The country is set to lose access to a key funding facility as a crisis in its cocoa crop has left it without enough beans to secure the money. The Ghana Cocoa Board, the industry regulator known as Cocobod, relies on foreign financing to pay cocoa farmers for their beans.

Prices are up about 60% this month alone and have more than doubled already this year. Poor harvests on the back of bad weather and crop disease in West African growers, where most of the world’s cocoa is grown, and little sign of production relief elsewhere have left the industry in a bind.

The rally has sent prices toward $10,000 — a level that seemed unthinkable only a few months ago — and even made cocoa more expensive than bellwether industrial metal copper.

Cocoa’s advance will feed through into higher chocolate costs throughout the year. Easter eggs are already getting more expensive due to last year’s price jump, and some manufacturers are curbing bar sizes or promoting varieties with other ingredients to soften the blow.
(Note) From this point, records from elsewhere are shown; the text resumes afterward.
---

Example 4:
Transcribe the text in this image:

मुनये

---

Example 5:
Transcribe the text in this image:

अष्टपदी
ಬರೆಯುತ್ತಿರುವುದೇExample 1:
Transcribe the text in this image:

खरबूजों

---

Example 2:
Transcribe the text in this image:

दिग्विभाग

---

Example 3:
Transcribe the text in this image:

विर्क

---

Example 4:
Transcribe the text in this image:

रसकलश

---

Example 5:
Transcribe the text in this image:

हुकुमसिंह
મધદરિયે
Read More: The Surge in the Price of Chocolate Is Only Getting Started

Futures rose 7.9% to settle at $9,649 per metric ton in New York. Prices have kept climbing despite a technical gauge being in overbought territory for much of the last couple of months. Cocoa in London also climbed.
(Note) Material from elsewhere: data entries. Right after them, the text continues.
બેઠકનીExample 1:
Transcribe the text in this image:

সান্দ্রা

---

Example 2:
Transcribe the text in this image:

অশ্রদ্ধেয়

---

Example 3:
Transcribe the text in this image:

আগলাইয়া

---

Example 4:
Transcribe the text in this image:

“Chocolate may be even more expensive in Easter 2025, if cocoa-tree diseases and inclement weather prolong the deficit amid high sugar prices,” Bloomberg Intelligence analyst Diana Gomes said in a note on Friday.

While prices have soared, speculators have actually been pulling out of the market. Open interest — the number of outstanding contracts — has dropped from a peak in late January, and money managers cut their net-bullish wagers to a one-year low in the latest week. That suggests that physical buyers may have played a key role in the price rally.

There’s a risk the supply situation may worsen. Incoming European Union rules — aimed at stopping products that destroy forests from being sold in shops — may make it even harder for the bloc’s top chocolate makers to secure supplies.

Focus is now turning to West Africa’s upcoming mid-crop, the smaller of two annual harvests. Top grower Ivory Coast’s regulator expects that to shrink this season, Bloomberg reported earlier this month.